Vienna is the city of museums and music.  All things that we are unable to take advantage of with the girls being so young.  The street music that we did get to see was like nothing I have ever seen on the street before.  String quartets and concert pianists just playing in the middle of the street like you would expect an accordion player elsewhere in Europe or a guitarist in the States.  The music culture is very different here and large crowds gather to listen too.

I really hope that tomorrow, after we drop off our luggage in lockers at the Westbahnhof, that we will be able to make our way to the Danube to see where it flows through Vienna.  We crossed the Danube at its head waters a week ago but it is tiny there and this is the famous stretch of the Danube, the blue Danube of which the song speaks.  The romantic river of eastern Europe.

Our walking tour probably lasted about two hours.  Then we stopped at the Aida Cafe near the Opera and had a bit to eat for dessert and some espresso before turning to the U-bahn and back to Keplerplatz where we are staying at the Hotel Cyrus.
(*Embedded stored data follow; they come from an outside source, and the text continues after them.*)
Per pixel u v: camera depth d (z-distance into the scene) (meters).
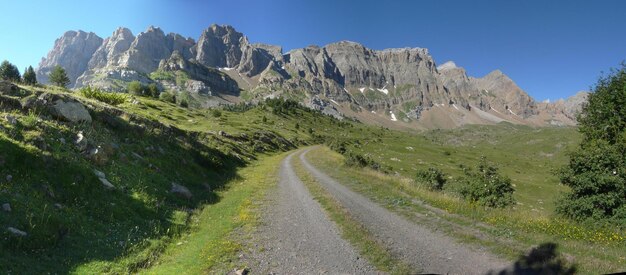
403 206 22.44
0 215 12.21
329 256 13.60
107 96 46.69
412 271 11.78
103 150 22.78
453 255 13.13
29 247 11.84
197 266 12.93
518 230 16.39
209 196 27.64
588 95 25.47
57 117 23.34
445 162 166.25
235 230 17.62
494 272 11.38
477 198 30.92
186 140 39.75
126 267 12.92
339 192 28.28
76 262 12.28
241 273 12.02
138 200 19.70
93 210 16.36
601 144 21.12
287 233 16.94
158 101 117.50
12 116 18.94
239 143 75.69
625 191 17.84
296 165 55.59
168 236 17.06
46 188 15.35
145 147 29.14
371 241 14.97
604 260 11.82
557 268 11.28
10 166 14.95
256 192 29.36
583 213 18.97
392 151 185.00
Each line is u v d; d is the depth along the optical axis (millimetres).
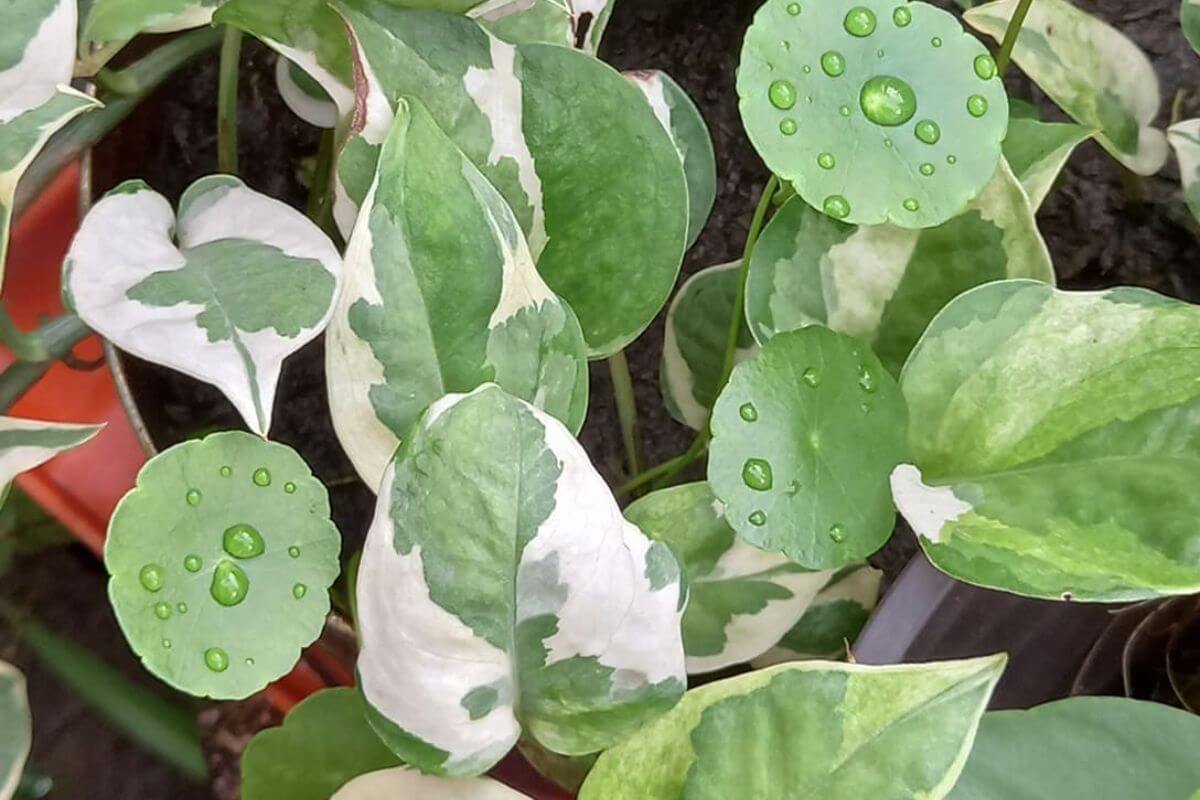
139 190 380
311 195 465
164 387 458
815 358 375
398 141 351
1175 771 351
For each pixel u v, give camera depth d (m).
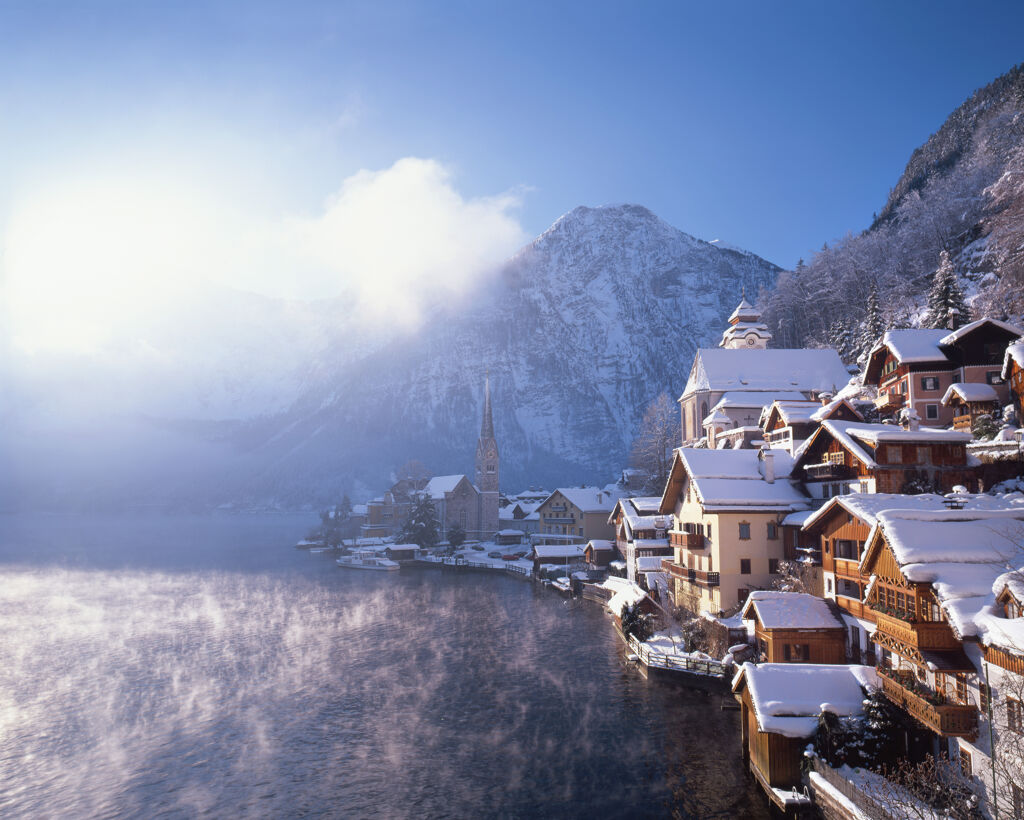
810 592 49.78
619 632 71.94
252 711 52.47
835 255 174.88
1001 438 47.41
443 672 60.56
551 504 142.50
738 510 56.34
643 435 147.50
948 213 144.50
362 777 40.19
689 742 41.66
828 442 55.56
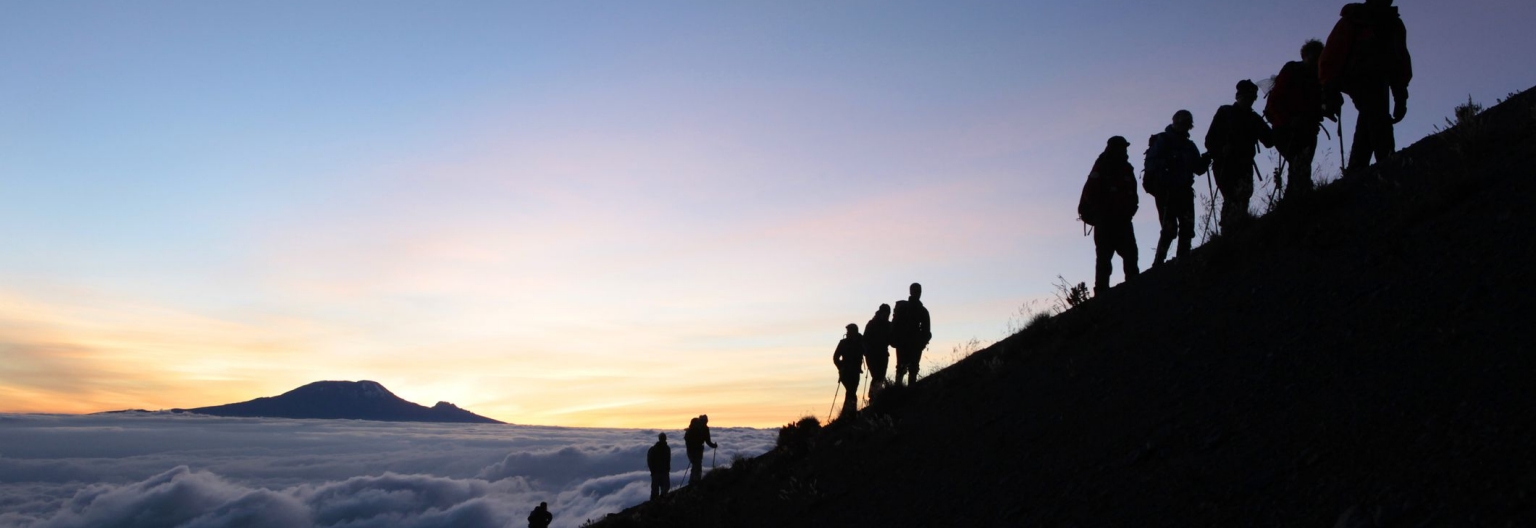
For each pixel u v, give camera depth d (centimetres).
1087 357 755
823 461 959
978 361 1002
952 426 796
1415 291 534
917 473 721
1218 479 434
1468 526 310
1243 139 977
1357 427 418
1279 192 826
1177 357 636
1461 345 446
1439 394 412
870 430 961
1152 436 525
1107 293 941
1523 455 333
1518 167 616
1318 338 542
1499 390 388
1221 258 778
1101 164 1041
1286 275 673
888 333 1555
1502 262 507
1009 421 709
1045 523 485
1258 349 572
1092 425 597
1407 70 858
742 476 1219
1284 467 415
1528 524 293
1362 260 622
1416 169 730
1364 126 879
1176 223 1025
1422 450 373
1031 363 845
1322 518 361
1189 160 1020
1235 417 493
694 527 980
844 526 686
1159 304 787
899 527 614
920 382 1132
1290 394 489
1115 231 1028
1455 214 608
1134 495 463
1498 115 795
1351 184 783
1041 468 573
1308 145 941
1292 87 941
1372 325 520
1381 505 345
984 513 551
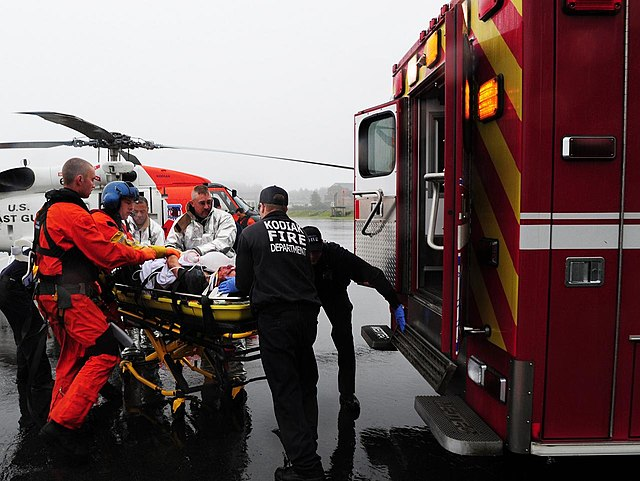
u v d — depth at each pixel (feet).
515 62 7.81
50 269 10.66
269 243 9.89
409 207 13.79
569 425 7.97
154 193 29.43
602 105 7.68
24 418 13.00
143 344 17.15
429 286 14.20
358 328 23.07
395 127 13.82
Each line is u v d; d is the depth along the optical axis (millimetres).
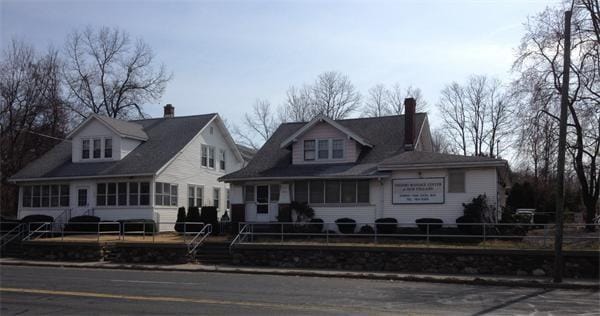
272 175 31984
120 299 13812
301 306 12805
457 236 23625
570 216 42188
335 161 32719
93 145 39188
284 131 37969
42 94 51656
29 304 12961
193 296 14523
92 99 59219
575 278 20312
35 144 51094
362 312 11977
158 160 36750
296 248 25359
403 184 29594
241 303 13219
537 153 31234
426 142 37875
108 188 37062
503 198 35750
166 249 27500
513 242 24734
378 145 33406
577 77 30016
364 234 27391
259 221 32656
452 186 28516
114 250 28906
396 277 20734
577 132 31203
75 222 34781
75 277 20281
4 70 49469
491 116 68500
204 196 41312
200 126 40875
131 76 60438
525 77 31438
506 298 15031
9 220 38188
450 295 15539
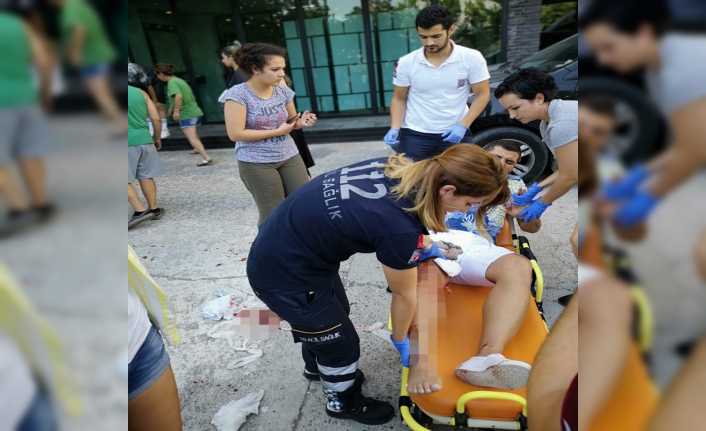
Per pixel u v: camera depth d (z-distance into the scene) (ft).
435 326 5.21
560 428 2.01
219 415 5.93
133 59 23.79
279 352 7.04
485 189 3.99
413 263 4.25
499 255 6.26
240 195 14.19
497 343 5.24
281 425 5.80
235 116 7.70
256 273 4.60
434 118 8.97
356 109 24.03
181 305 8.53
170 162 19.04
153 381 3.63
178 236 11.60
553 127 5.92
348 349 5.02
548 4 19.95
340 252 4.36
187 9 22.84
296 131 9.45
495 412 4.61
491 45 21.34
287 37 23.04
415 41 22.03
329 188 4.31
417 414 5.06
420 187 3.99
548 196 6.66
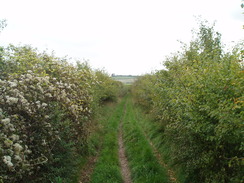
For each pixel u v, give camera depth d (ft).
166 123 28.96
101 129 39.88
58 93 19.60
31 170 15.26
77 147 25.22
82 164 24.27
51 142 18.28
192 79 15.90
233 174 12.57
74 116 22.30
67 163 20.38
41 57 23.41
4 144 12.16
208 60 19.16
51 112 18.21
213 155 14.38
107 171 23.06
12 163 11.73
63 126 20.33
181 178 19.35
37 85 16.74
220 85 13.48
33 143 16.20
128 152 29.84
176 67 24.40
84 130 26.73
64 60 29.84
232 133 12.04
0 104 14.47
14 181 13.07
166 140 27.81
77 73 28.60
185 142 18.80
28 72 18.15
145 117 49.14
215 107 13.35
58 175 18.19
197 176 17.56
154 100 33.60
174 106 19.35
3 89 15.17
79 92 26.04
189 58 26.27
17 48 25.00
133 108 76.02
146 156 25.98
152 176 21.26
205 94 14.19
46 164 17.01
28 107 15.28
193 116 14.75
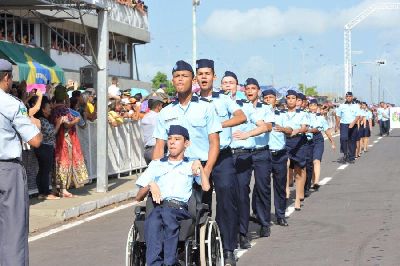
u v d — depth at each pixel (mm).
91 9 15961
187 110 7906
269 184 10734
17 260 7230
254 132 9367
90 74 24031
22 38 28359
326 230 11297
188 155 7984
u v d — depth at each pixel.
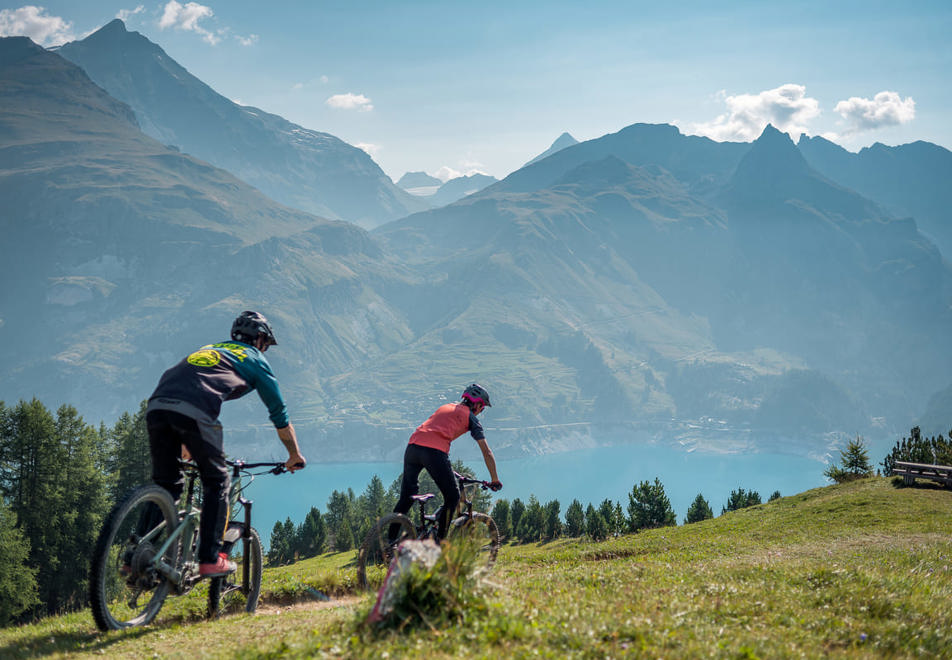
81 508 61.91
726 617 5.83
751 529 29.45
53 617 9.07
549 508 110.31
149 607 6.48
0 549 47.97
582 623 5.00
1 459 58.34
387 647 4.38
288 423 6.52
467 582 5.35
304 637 5.04
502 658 4.19
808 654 4.77
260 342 6.75
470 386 8.67
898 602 6.43
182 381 5.84
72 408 61.66
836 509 31.27
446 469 8.08
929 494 31.67
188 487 6.40
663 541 25.31
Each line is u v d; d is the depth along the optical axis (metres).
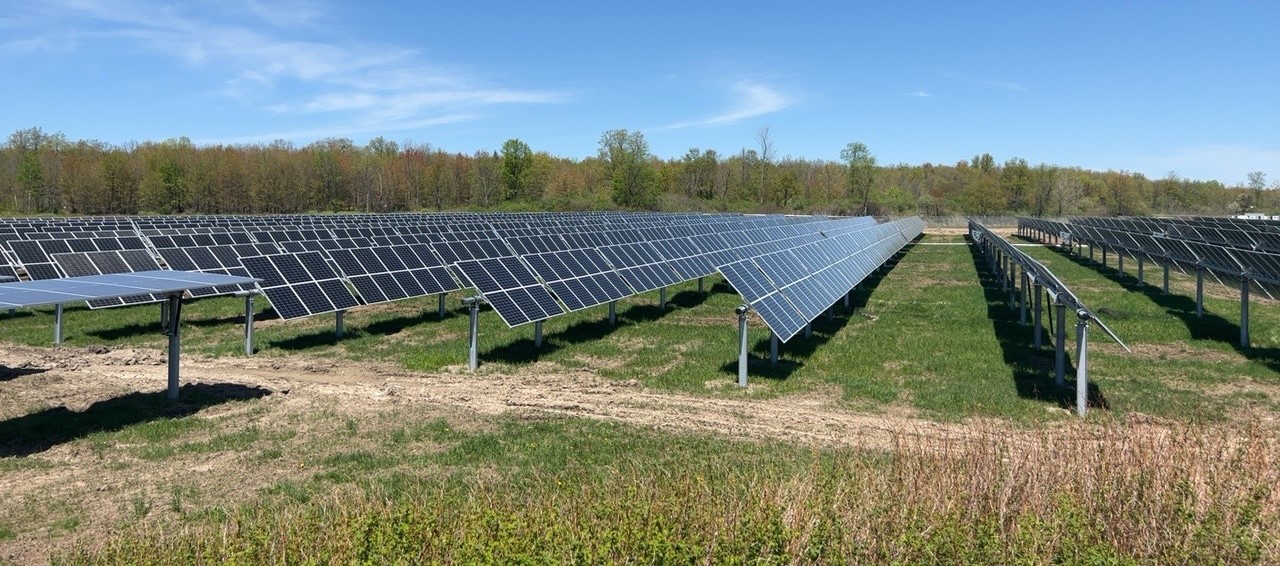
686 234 37.91
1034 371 17.95
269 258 20.39
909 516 7.70
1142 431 10.72
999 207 128.12
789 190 127.12
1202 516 7.83
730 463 11.40
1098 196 138.12
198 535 8.09
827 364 18.59
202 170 95.44
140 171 96.75
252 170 98.12
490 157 128.25
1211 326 23.59
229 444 12.36
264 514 8.87
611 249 26.78
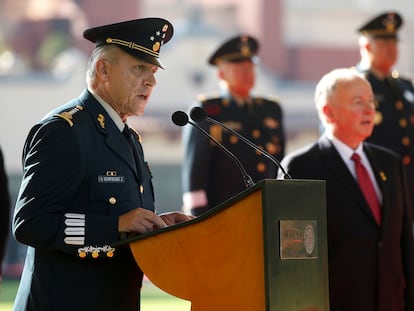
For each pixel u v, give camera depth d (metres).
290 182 13.37
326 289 13.85
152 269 13.78
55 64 111.88
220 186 26.08
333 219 18.95
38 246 14.24
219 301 13.47
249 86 27.17
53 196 14.31
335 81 19.48
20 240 14.33
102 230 14.25
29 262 14.91
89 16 103.81
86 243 14.23
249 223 13.28
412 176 26.41
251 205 13.28
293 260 13.34
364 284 18.81
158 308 36.09
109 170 14.83
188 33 90.12
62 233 14.17
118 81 15.01
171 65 89.69
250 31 107.88
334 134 19.45
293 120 94.75
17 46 114.12
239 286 13.34
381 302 18.86
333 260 18.88
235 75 27.08
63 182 14.39
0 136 83.25
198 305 13.59
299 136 94.75
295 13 112.88
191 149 26.08
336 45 112.25
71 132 14.59
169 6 117.31
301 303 13.45
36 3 114.81
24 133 83.69
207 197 26.09
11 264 60.69
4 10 114.75
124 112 15.21
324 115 19.55
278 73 105.75
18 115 83.69
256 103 27.30
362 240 18.89
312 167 19.22
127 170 15.03
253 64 27.36
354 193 19.05
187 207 26.06
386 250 19.02
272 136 27.09
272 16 106.88
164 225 14.45
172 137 86.56
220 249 13.47
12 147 83.31
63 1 114.44
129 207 14.91
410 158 26.45
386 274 18.95
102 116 15.03
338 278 18.81
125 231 14.31
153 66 15.16
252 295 13.23
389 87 26.77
We were in the hotel around nine and decided to call it a night.  I managed to get the laptop set up on boxes in the window and get just enough Internet access that we could make a weak attempt at Dominica getting a little bit of work done for Danielle which took an hour or two and never really worked.  During that time we finally got Luciana to go to bed.  Liesl decided that she needed to snuggle with us tonight even though she had three beds to choose from herself and would be in the same room regardless.  So she set up with the iPad and watched Disney’s Tarzan a couple of times before falling asleep near midnight.

Flickr was too fragile to upload pics on our flaky connection but YouTube is a lot more resilient so I set it up to attempt uploading videos throughout the night.  Hopefully there will be some stuff up and available for people in the morning.

I went to bed around one in the morning myself.